We're in luck. We have a two person room at the cabane, high up in the attic. The warden of the cabane, which belongs to the Swiss Alpine Club is just a young guy, easy going but very efficient. He seems to be able to check people in, take phone calls, make cheese fondu for 2 drop-in visitors, serve beer to those already here in the lounge, issue towels and shower tokens to the guests who have just arrived, cook dinner at the same time and be friendly to everyone. Such a change from Prafleuri.
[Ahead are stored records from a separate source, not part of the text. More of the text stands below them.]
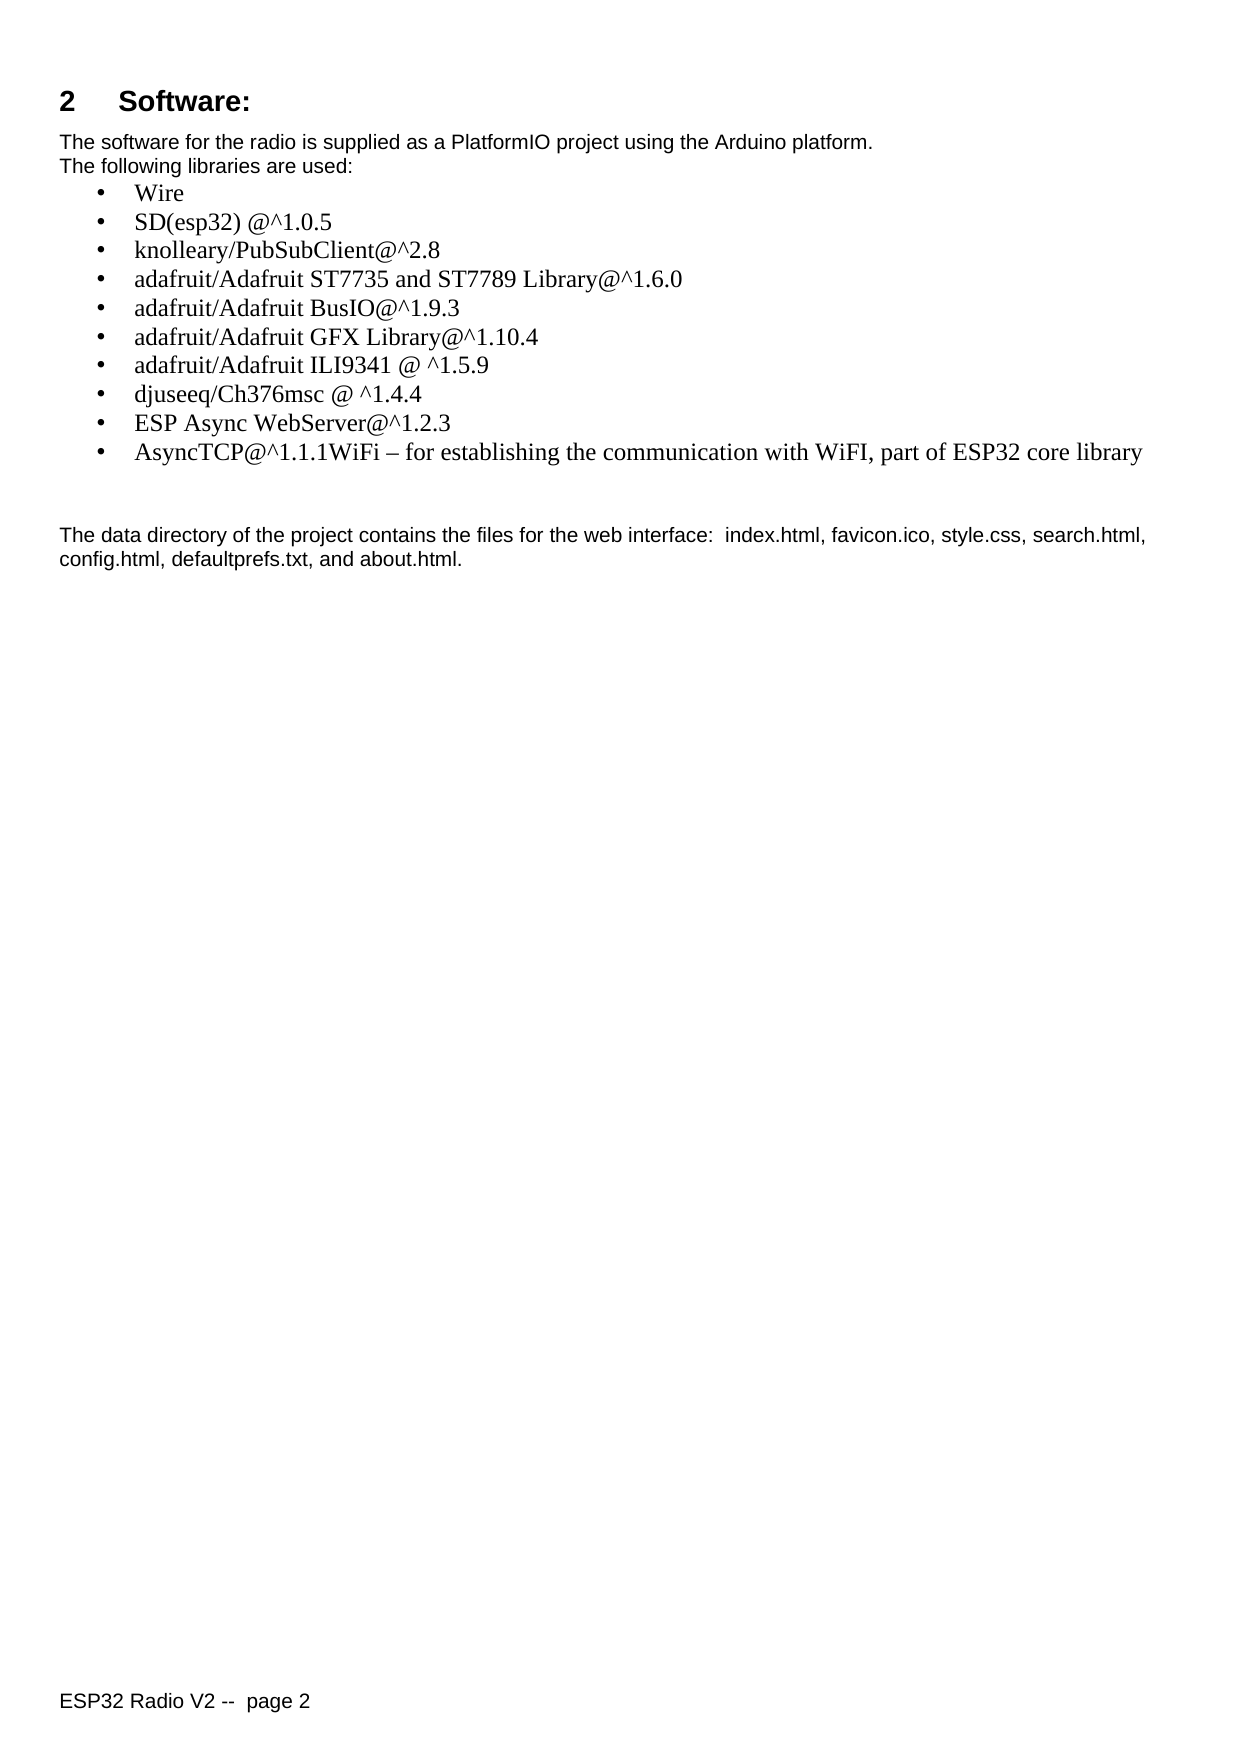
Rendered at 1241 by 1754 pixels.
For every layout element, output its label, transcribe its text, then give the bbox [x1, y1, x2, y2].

list AsyncTCP@^1.1.1WiFi – for establishing the communication with WiFI, part of ESP32 core library [97, 437, 1181, 466]
subtitle Software: [59, 84, 1181, 118]
list Wire [97, 178, 1181, 207]
list SD(esp32) @^1.0.5 [97, 207, 1181, 236]
list adafruit/Adafruit GFX Library@^1.10.4 [97, 322, 1181, 351]
list adafruit/Adafruit BusIO@^1.9.3 [97, 293, 1181, 322]
list ESP Async WebServer@^1.2.3 [97, 408, 1181, 437]
list adafruit/Adafruit ILI9341 @ ^1.5.9 [97, 351, 1181, 379]
text The data directory of the project contains the files for the web interface: index.html, favicon.ico, style.css, search.html, config.html, defaultprefs.txt, and about.html. [59, 523, 1181, 595]
list djuseeq/Ch376msc @ ^1.4.4 [97, 379, 1181, 408]
text The software for the radio is supplied as a PlatformIO project using the Arduino platform. The following libraries are used: [59, 130, 1181, 178]
list knolleary/PubSubClient@^2.8 [97, 236, 1181, 264]
list adafruit/Adafruit ST7735 and ST7789 Library@^1.6.0 [97, 264, 1181, 293]
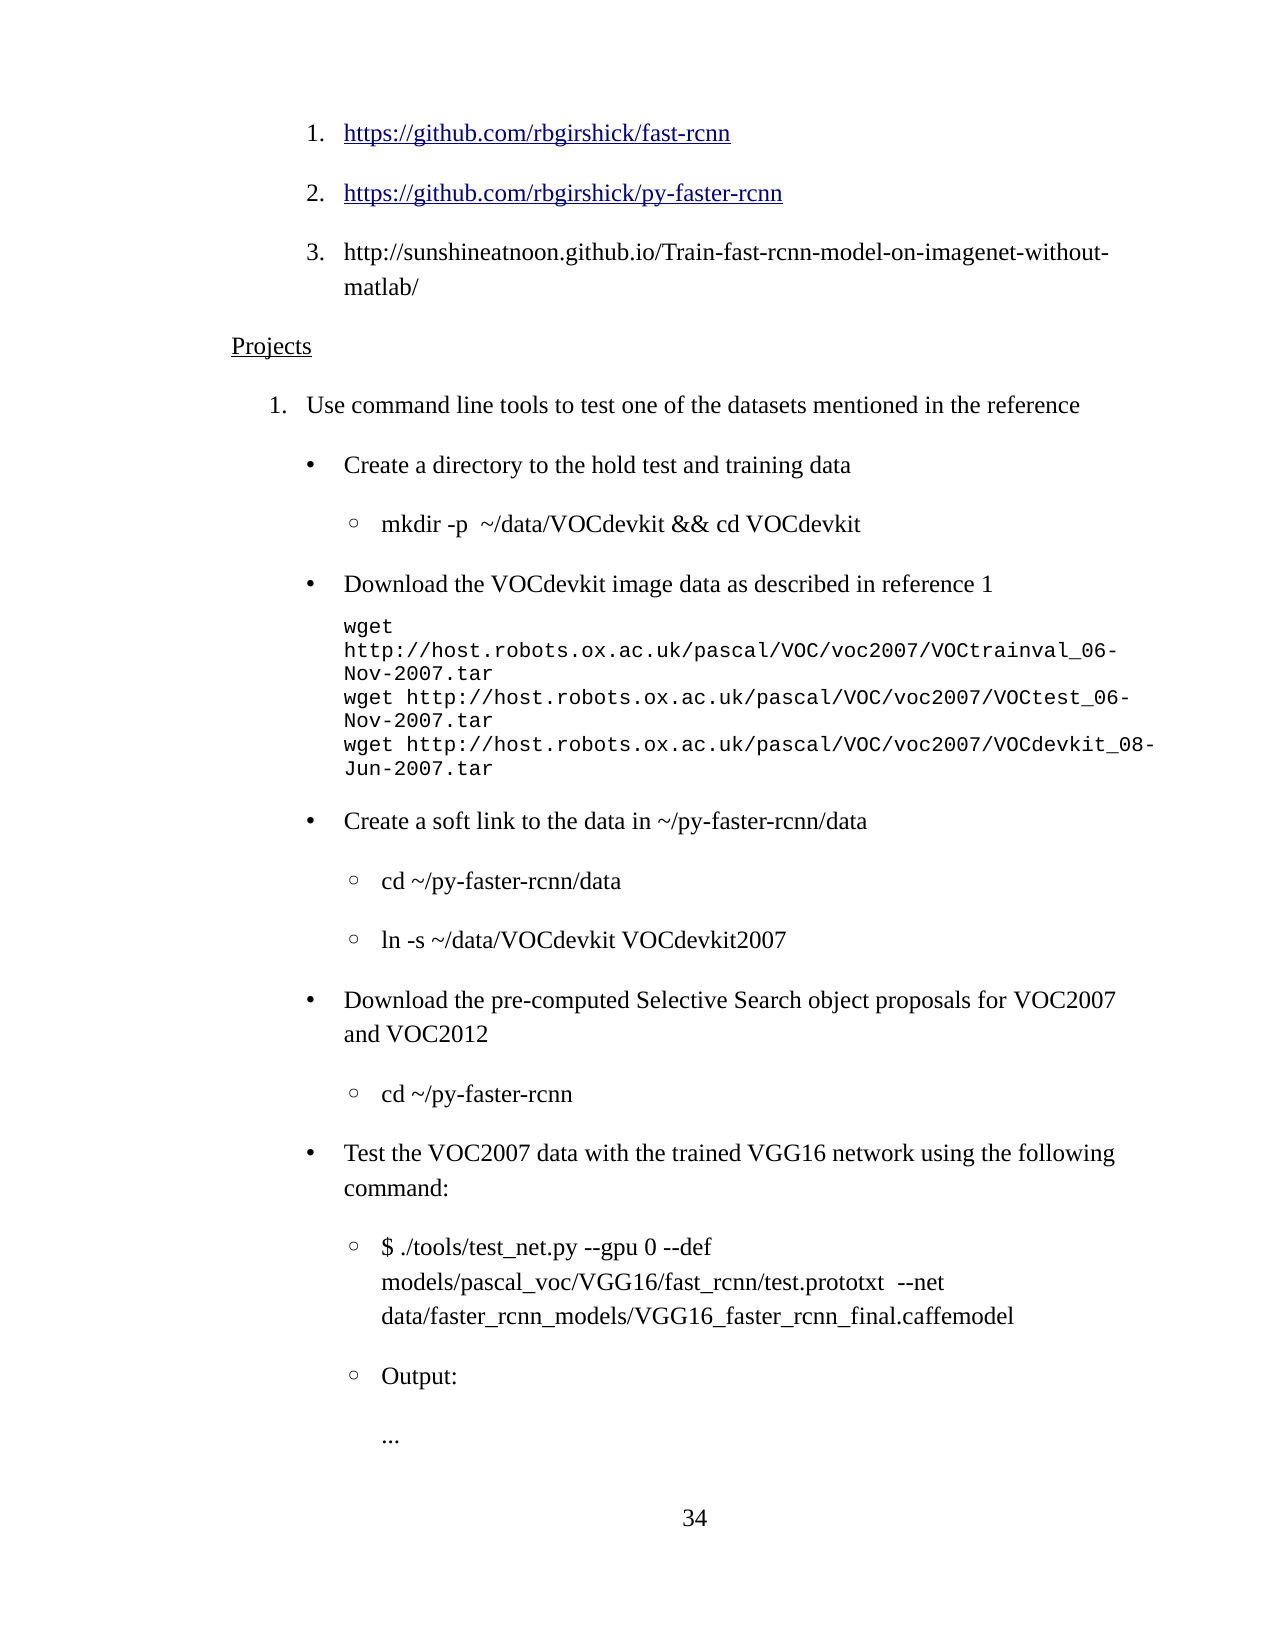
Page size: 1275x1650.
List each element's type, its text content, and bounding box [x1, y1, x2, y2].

list Use command line tools to test one of the datasets mentioned in the reference [269, 391, 1158, 419]
list Download the VOCdevkit image data as described in reference 1 [306, 569, 1158, 598]
list http://sunshineatnoon.github.io/Train-fast-rcnn-model-on-imagenet-without-matlab/ [306, 237, 1158, 300]
list ... [344, 1420, 1158, 1449]
list mkdir -p ~/data/VOCdevkit && cd VOCdevkit [344, 509, 1158, 538]
list $ ./tools/test_net.py --gpu 0 --def models/pascal_voc/VGG16/fast_rcnn/test.prototxt --net data/faster_rcnn_models/VGG16_faster_rcnn_final.caffemodel [344, 1232, 1158, 1330]
list https://github.com/rbgirshick/fast-rcnn [306, 118, 1158, 147]
list ln -s ~/data/VOCdevkit VOCdevkit2007 [344, 925, 1158, 954]
list Test the VOC2007 data with the trained VGG16 network using the following command: [306, 1138, 1158, 1202]
list Create a directory to the hold test and training data [306, 450, 1158, 479]
list cd ~/py-faster-rcnn [344, 1079, 1158, 1108]
text wget http://host.robots.ox.ac.uk/pascal/VOC/voc2007/VOCtest_06-Nov-2007.tar [344, 687, 1158, 734]
text wget http://host.robots.ox.ac.uk/pascal/VOC/voc2007/VOCdevkit_08-Jun-2007.tar [344, 734, 1158, 781]
list Create a soft link to the data in ~/py-faster-rcnn/data [306, 806, 1158, 835]
list Download the pre-computed Selective Search object proposals for VOC2007 and VOC2012 [306, 985, 1158, 1048]
list https://github.com/rbgirshick/py-faster-rcnn [306, 178, 1158, 206]
text Projects [231, 331, 1158, 360]
list Output: [344, 1361, 1158, 1389]
list cd ~/py-faster-rcnn/data [344, 866, 1158, 895]
text wget http://host.robots.ox.ac.uk/pascal/VOC/voc2007/VOCtrainval_06-Nov-2007.tar [344, 616, 1158, 687]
The lounge room is warm so it's time for a beer and nuts from Mick's Nuts at West End, that Ian has carried around for weeks. It's nice to chat to the others in the room, a mix of Americans, British and a Swiss couple from Lausanne, and find out who's going where and compare notes. Then it's time for a quick shower and get our room organised. There's even a power point in the room to charge all our e-gadgets. Dinner is at no set time - just whenever. But we know from previous people days before what the menu is. Vegetable soup, salad, spaghetti bolognaise and a Swiss Cornetto icecream followed by a small glass of grappa. And sure enough, that's what it is and it's really nice too.
The young Swiss couple are only doing a 2 day walk - because you can when you live in Switzerland. The other Americans and Britts are doing self guided tours. The rain clears and the Alps reveal themselves - hopefully it will be a good day tomorrow.